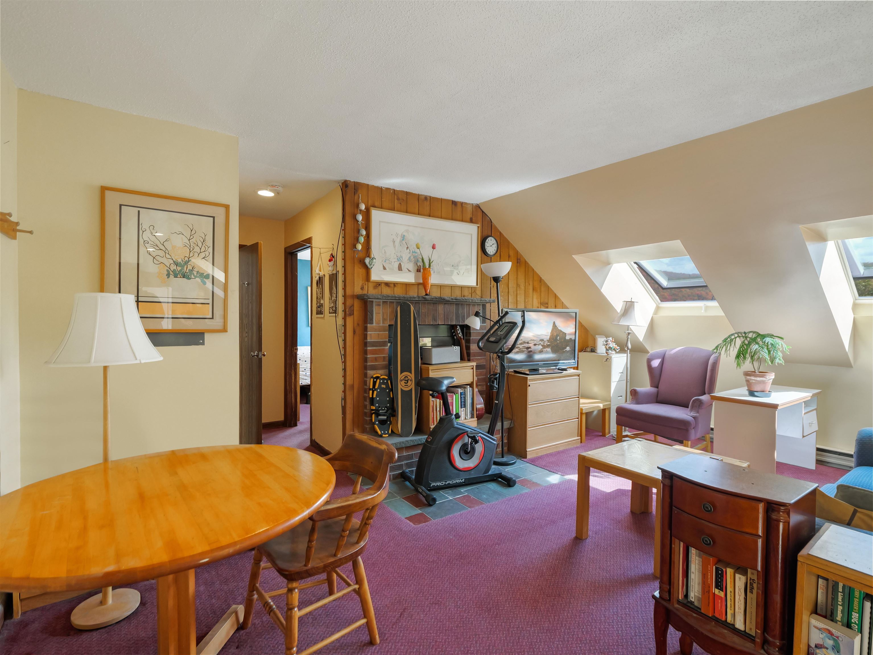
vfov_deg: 71.6
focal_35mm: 18
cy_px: 328
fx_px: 454
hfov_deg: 87.7
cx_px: 436
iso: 500
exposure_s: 1/60
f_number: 3
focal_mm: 9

-=-=-=-=-

Please give back the data above word for word, with no pictures included.

vfov_deg: 71.6
focal_35mm: 18
cy_px: 328
fx_px: 454
hfov_deg: 87.7
cx_px: 436
iso: 500
exposure_s: 1/60
f_number: 3
focal_mm: 9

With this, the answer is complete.